I’m running a WooCommerce/WordPress site and noticed GPTBot has been aggressively crawling one specific URL repeatedly, hitting it approximately once every 10 seconds around the clock. I want to flag this because it looks like a bug in how GPTBot handles dynamic query strings, and it’s causing real server load.
What I’m seeing:
GPTBot continuously requests the same base URL with variations of these query strings:
-
?jet_blog_ajax=1&nocache= -
?nocache=
Each variation has a unique or changing nocache= value, which means GPTBot appears to be treating each request as a distinct URL. This is creating what looks like an infinite crawl loop — it never stops returning to this URL because each response likely contains a new variation of the query string.
The robots.txt problem:
My robots.txt explicitly disallows these patterns for all bots:
Disallow: /*?nocache=
Disallow: /*?*nocache=*
GPTBot is ignoring these rules entirely. This is not a misconfiguration on my end — the rules are valid and other well-behaved crawlers respect them.
Why this matters:
This isn’t just a nuisance. A bot hitting a single endpoint every 10 seconds indefinitely generates unnecessary server load, inflates my bandwidth, and pollutes crawl logs.
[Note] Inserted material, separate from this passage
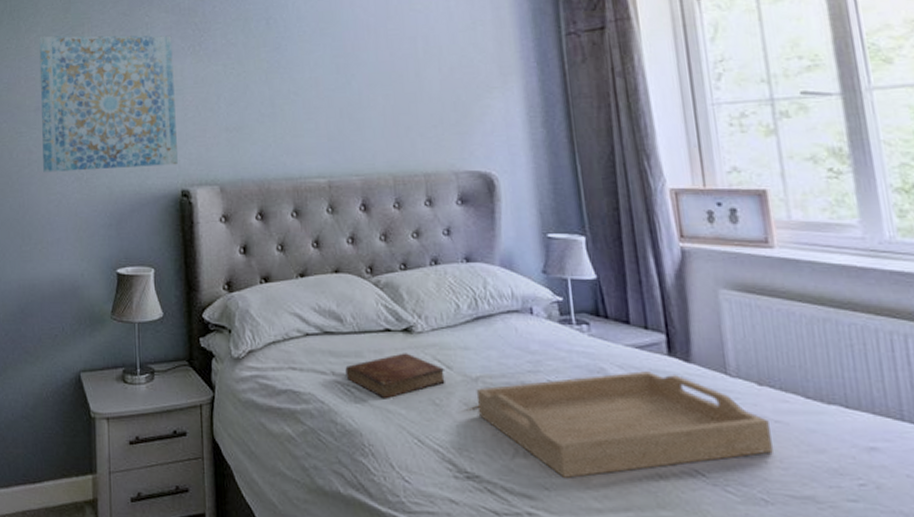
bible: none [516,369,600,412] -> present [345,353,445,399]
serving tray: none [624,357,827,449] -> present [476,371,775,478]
Multiply this across potentially thousands of sites with similar dynamic query string patterns and this could be a significant infrastructure problem at scale.
Furthermore, this behavior is counterproductive for OpenAI’s own goals. By getting stuck in a loop on a single URL, GPTBot is failing to crawl the rest of my site at all. Any site owner who wants their content indexed for AI training is being poorly served.